Gold rose on Thursday as the previous day's 1 percent drop lured price-sensitive buyers, and as the dollar retreated from a seven-year high against the Japanese yen. The metal fell on Wednesday after a poll showed weaker support among Swiss voters for a referendum proposal that would force the central bank to boost its gold reserves. Appetite for physical gold sparked a reversal in that move, dealers said, with demand from buyers in Asia lifting gold off its overnight low at $1,176.56 an ounce.

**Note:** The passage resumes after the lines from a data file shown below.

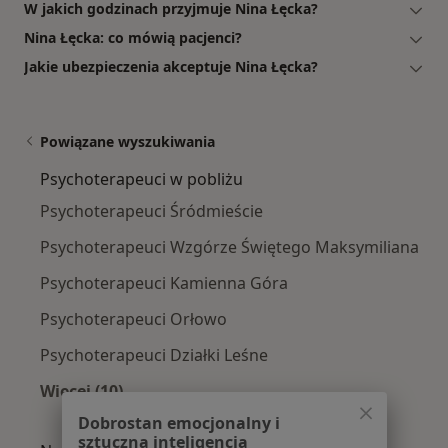
W jakich godzinach przyjmuje Nina Łęcka?
Nina Łęcka: co mówią pacjenci?
Jakie ubezpieczenia akceptuje Nina Łęcka?
Powiązane wyszukiwania
Psychoterapeuci w pobliżu
Psychoterapeuci Śródmieście
Psychoterapeuci Wzgórze Świętego Maksymiliana
Psychoterapeuci Kamienna Góra
Psychoterapeuci Orłowo
Psychoterapeuci Działki Leśne
Więcej (10)
Więcej w kategorii: Psychoterapeuci w pobliż
Dobrostan emocjonalny i
sztuczna inteligencja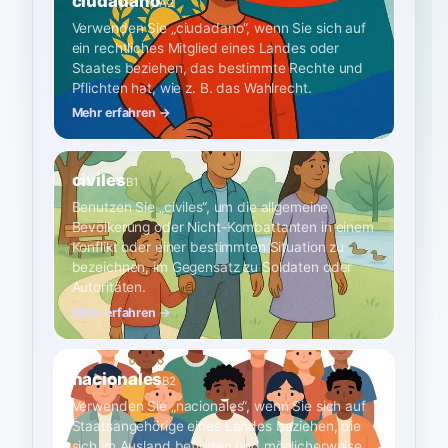
ciudadano
A2
Verwenden Sie „ciudadano“, wenn Sie sich auf
ein rechtliches Mitglied eines Landes oder
Staates beziehen, das bestimmte Rechte und
Pflichten hat, wie z. B. das Wahlrecht.
Mehr erfahren →
civiles
B1
Benutzen Sie „civiles“, um die allgemeine
Bevölkerung oder Nicht-Kombattanten in einem
Konflikt oder einer bestimmten Situation zu
bezeichnen, im Gegensatz zu Soldaten oder
Autoritäten.
Mehr erfahren →
nacionales
B2
Verwenden Sie „nacionales“, wenn Sie sich auf
Staatsangehörige eines Landes beziehen, die
sich im Ausland befinden und möglicherweise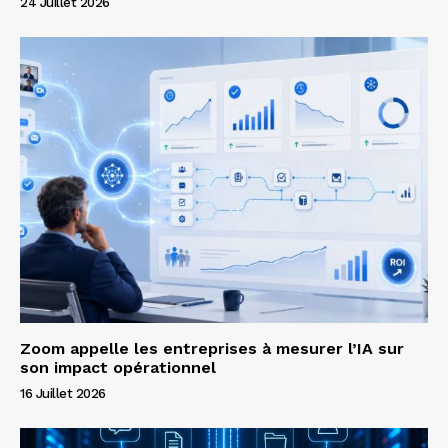
24 Juillet 2026
Zoom appelle les entreprises à mesurer l’IA sur
son impact opérationnel
16 Juillet 2026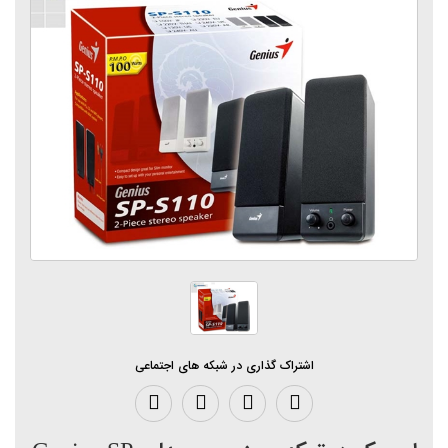
اشتراک گذاری در شبکه های اجتماعی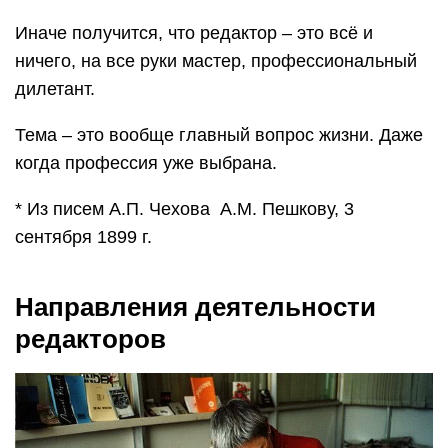
Иначе получится, что редактор – это всё и
ничего, на все руки мастер, профессиональный
дилетант.
Тема – это вообще главный вопрос жизни. Даже
когда профессия уже выбрана.
* Из писем А.П. Чехова А.М. Пешкову, 3
сентября 1899 г.
Направления деятельности
редакторов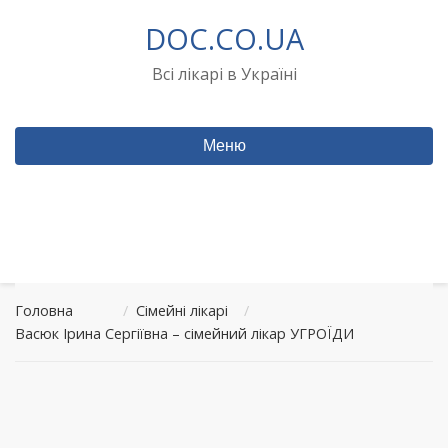
Перейти
DOC.CO.UA
до
вмісту
Всі лікарі в Україні
Меню
Головна
/
Сімейні лікарі
/
Васюк Ірина Сергіївна – сімейний лікар УГРОЇДИ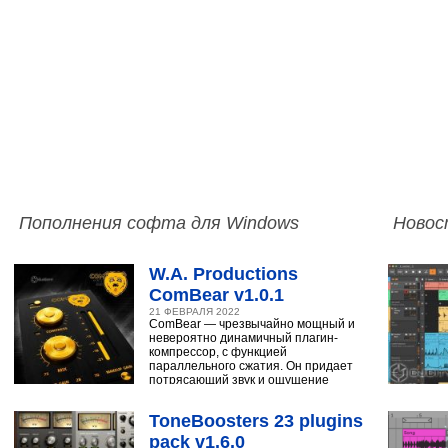
Пополнения софта для Windows
Новос
W.A. Productions
ComBear v1.0.1
21 ФЕВРАЛЯ 2022
ComBear — чрезвычайно мощный и
невероятно динамичный плагин-
компрессор, с функцией
параллельного сжатия. Он придает
потрясающий звук и ощущение
ударным, синтезатору,
ToneBoosters 23 plugins
pack v1.6.0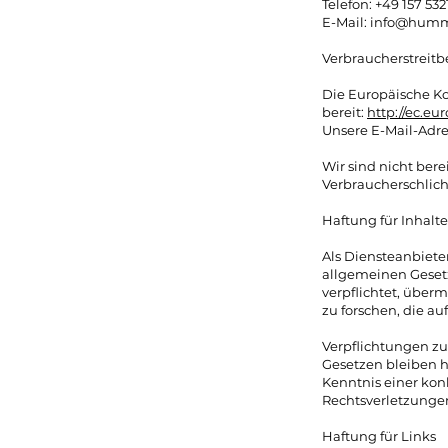
Telefon: +49 157 532
E-Mail: info@hum
Verbraucherstreitb
Die Europäische Ko
bereit:
http://ec.e
Unsere E-Mail-Adre
Wir sind nicht bere
Verbraucherschlich
Haftung für Inhalte
Als Diensteanbieter
allgemeinen Gesetze
verpflichtet, über
zu forschen, die au
Verpflichtungen z
Gesetzen bleiben h
Kenntnis einer ko
Rechtsverletzunge
Haftung für Links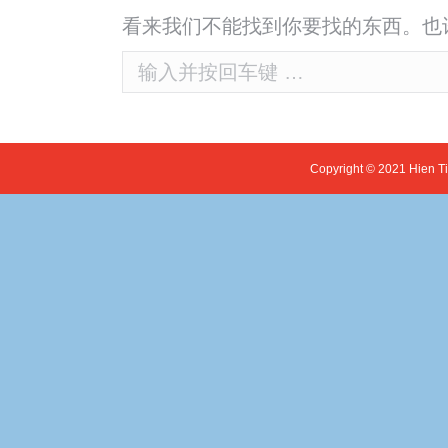
看来我们不能找到你要找的东西。也
Search:
Copyright © 2021 Hien T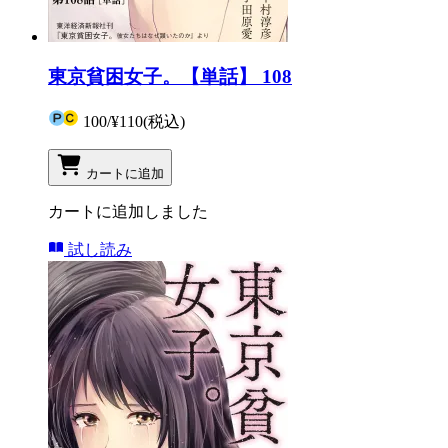
東京貧困女子。【単話】 108
100
/
¥110
(税込)
カートに追加
カートに追加しました
試し読み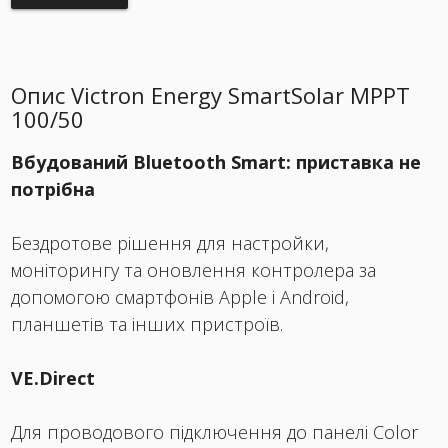
Опис Victron Energy SmartSolar MPPT
100/50
Вбудований Bluetooth Smart: приставка не
потрібна
Бездротове рішення для настройки,
моніторингу та оновлення контролера за
допомогою смартфонів Apple і Android,
планшетів та інших пристроїв.
VE.Direct
Для проводового підключення до панелі Color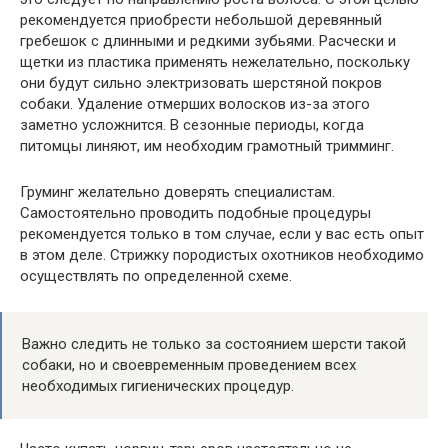
рекомендуется приобрести небольшой деревянный
гребешок с длинными и редкими зубьями. Расчески и
щетки из пластика применять нежелательно, поскольку
они будут сильно электризовать шерстяной покров
собаки. Удаление отмерших волосков из-за этого
заметно усложнится. В сезонные периоды, когда
питомцы линяют, им необходим грамотный тримминг.
Груминг желательно доверять специалистам.
Самостоятельно проводить подобные процедуры
рекомендуется только в том случае, если у вас есть опыт
в этом деле. Стрижку породистых охотников необходимо
осуществлять по определенной схеме.
Важно следить не только за состоянием шерсти такой
собаки, но и своевременным проведением всех
необходимых гигиенических процедур.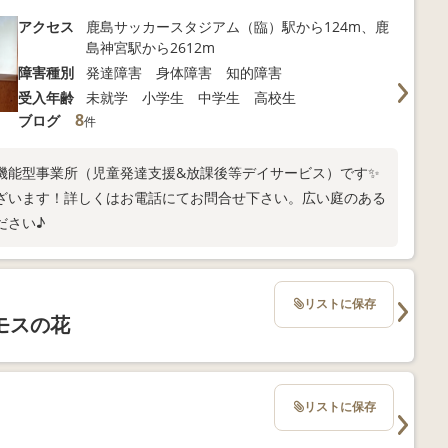
アクセス
鹿島サッカースタジアム（臨）駅から124m、鹿
島神宮駅から2612m
障害種別
発達障害 身体障害 知的障害
受入年齢
未就学 小学生 中学生 高校生
8
ブログ
件
機能型事業所（児童発達支援&放課後等デイサービス）です✨
ざいます！詳しくはお電話にてお問合せ下さい。広い庭のある
ださい♪
リストに保存
モスの花
リストに保存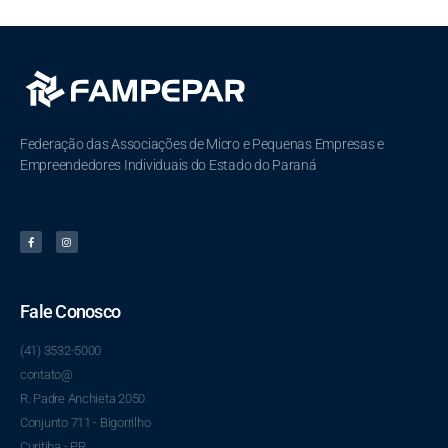
Federação das Associações de Micro e Pequenas Empresas e
Empreendedores Individuais do Estado do Paraná
Fale Conosco
(41) 3532-5000
contato@
R. Padre Anchieta 2050
Conjunto 711 - Bigorrilho
Curitiba - PR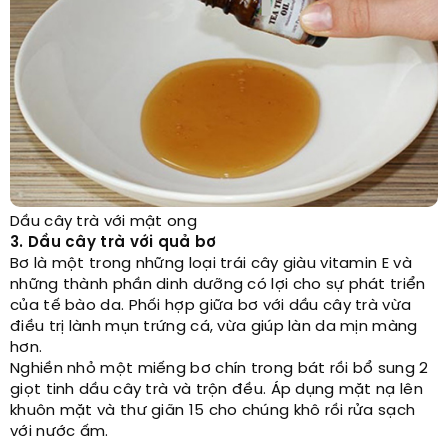
Dầu cây trà với mật ong
3. Dầu cây trà với quả bơ
Bơ là một trong những loại trái cây giàu vitamin E và
những thành phần dinh dưỡng có lợi cho sự phát triển
của tế bào da. Phối hợp giữa bơ với dầu cây trà vừa
điều trị lành mụn trứng cá, vừa giúp làn da mịn màng
hơn.
Nghiền nhỏ một miếng bơ chín trong bát rồi bổ sung 2
giọt tinh dầu cây trà và trộn đều. Áp dụng mặt nạ lên
khuôn mặt và thư giãn 15 cho chúng khô rồi rửa sạch
với nước ấm.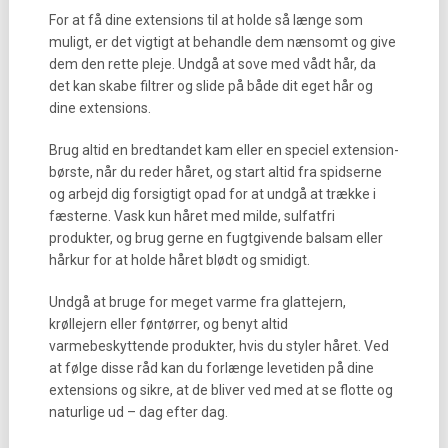
For at få dine extensions til at holde så længe som
muligt, er det vigtigt at behandle dem nænsomt og give
dem den rette pleje. Undgå at sove med vådt hår, da
det kan skabe filtrer og slide på både dit eget hår og
dine extensions.
Brug altid en bredtandet kam eller en speciel extension-
børste, når du reder håret, og start altid fra spidserne
og arbejd dig forsigtigt opad for at undgå at trække i
fæsterne. Vask kun håret med milde, sulfatfri
produkter, og brug gerne en fugtgivende balsam eller
hårkur for at holde håret blødt og smidigt.
Undgå at bruge for meget varme fra glattejern,
krøllejern eller føntørrer, og benyt altid
varmebeskyttende produkter, hvis du styler håret. Ved
at følge disse råd kan du forlænge levetiden på dine
extensions og sikre, at de bliver ved med at se flotte og
naturlige ud – dag efter dag.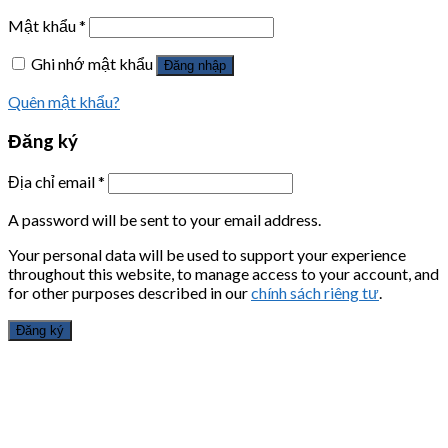
Mật khẩu
*
Ghi nhớ mật khẩu
Đăng nhập
Quên mật khẩu?
Đăng ký
Địa chỉ email
*
A password will be sent to your email address.
Your personal data will be used to support your experience
throughout this website, to manage access to your account, and
for other purposes described in our
chính sách riêng tư
.
Đăng ký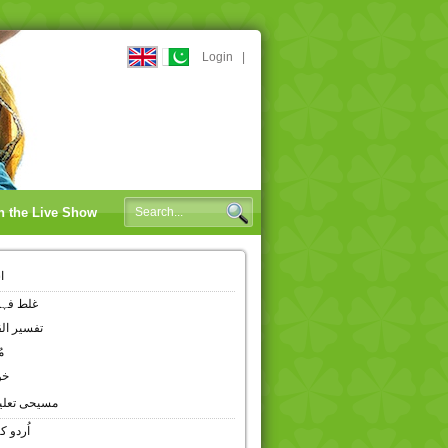
Login
|
n the Live Show
ا
غلط فہم
تفسیر ال
م
خو
مسیحی تعلی
اُردو ک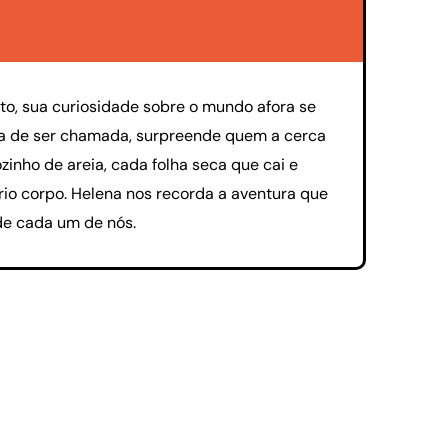
to, sua curiosidade sobre o mundo afora se
ta de ser chamada, surpreende quem a cerca
inho de areia, cada folha seca que cai e
io corpo. Helena nos recorda a aventura que
 de cada um de nós.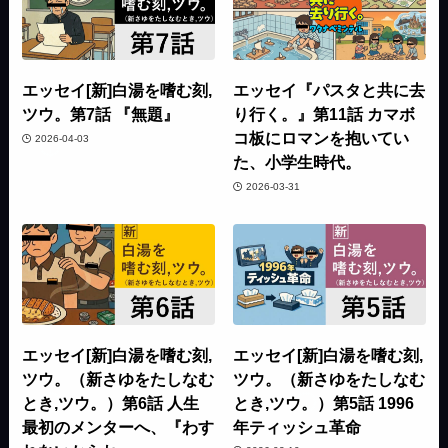
エッセイ[新]白湯を嗜む刻,
エッセイ『パスタと共に去
ツウ。第7話 『無題』
り行く。』第11話 カマボ
コ板にロマンを抱いてい
2026-04-03
た、小学生時代。
2026-03-31
エッセイ[新]白湯を嗜む刻,
エッセイ[新]白湯を嗜む刻,
ツウ。（新さゆをたしなむ
ツウ。（新さゆをたしなむ
とき,ツウ。）第6話 人生
とき,ツウ。）第5話 1996
最初のメンターへ、『わす
年ティッシュ革命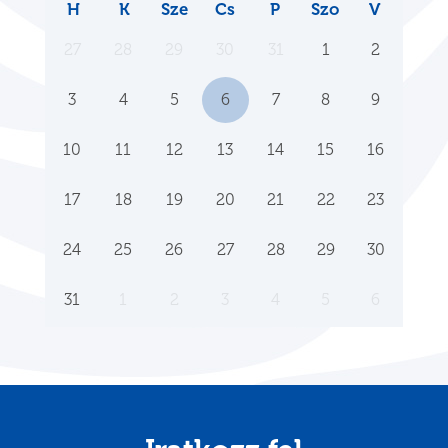
H
K
Sze
Cs
P
Szo
V
27
28
29
30
31
1
2
3
4
5
6
7
8
9
10
11
12
13
14
15
16
17
18
19
20
21
22
23
24
25
26
27
28
29
30
31
1
2
3
4
5
6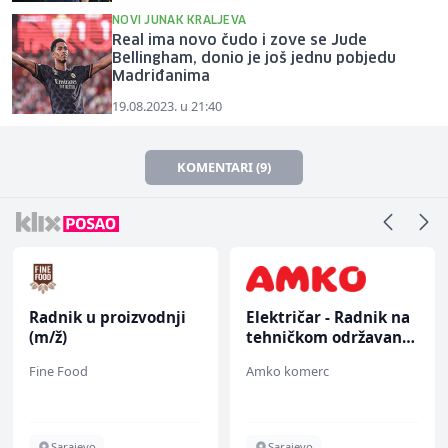
NOVI JUNAK KRALJEVA
Real ima novo čudo i zove se Jude
Bellingham, donio je još jednu pobjedu
Madriđanima
19.08.2023. u 21:40
KOMENTARI (9)
Radnik u proizvodnji
Električar - Radnik na
(m/ž)
tehničkom održavanju
(m/ž)
Fine Food
Amko komerc
Sarajevo
Sarajevo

Spot gold was up 0.8 percent at $1,192.69 an ounce at 1500 GMT, while US gold futures for December delivery were down $2.00 an ounce at $1,191.90. Earlier this month it slid to a 4-1/2 year low at $1,131.85. "You can't deny the fact that rising interest rates and a strong dollar aren't good for gold, and it is certainly our forecast that the dollar will strengthen further next year," Capital Economics analyst Caroline Bain said.
"On the positive side, though, we are at the kind of levels where we'd expect quite a rebound in physical demand." The dollar index eased on Thursday, but the currency held near a seven-year high versus the yen as investors bet that the Federal Reserve will start raising interest rates next year while the Japanese central bank maintains stimulative policies.
A stronger dollar tends to weigh on gold, which is priced in the US unit. Selling by gold funds resumed after a brief pause this week. The world's largest gold-backed exchange-traded fund, SPDR Gold Shares, said its holdings fell 0.3 percent to 720.91 tonnes on Wednesday. Gold exports to China from Switzerland, a major trading and refining centre, more than tripled to 42.5 tonnes last month, Swiss customs data showed.
Among other precious metals, platinum briefly slipped into a discount to gold for the first time since mid-October before recovering to trade at a premium of about $10 an ounce. Platinum was up 1.9 percent at $1,205 an ounce, while palladium was up 0.7 percent at $765.70 an ounce. Silver was up 0.3 percent at $16.14 an ounce.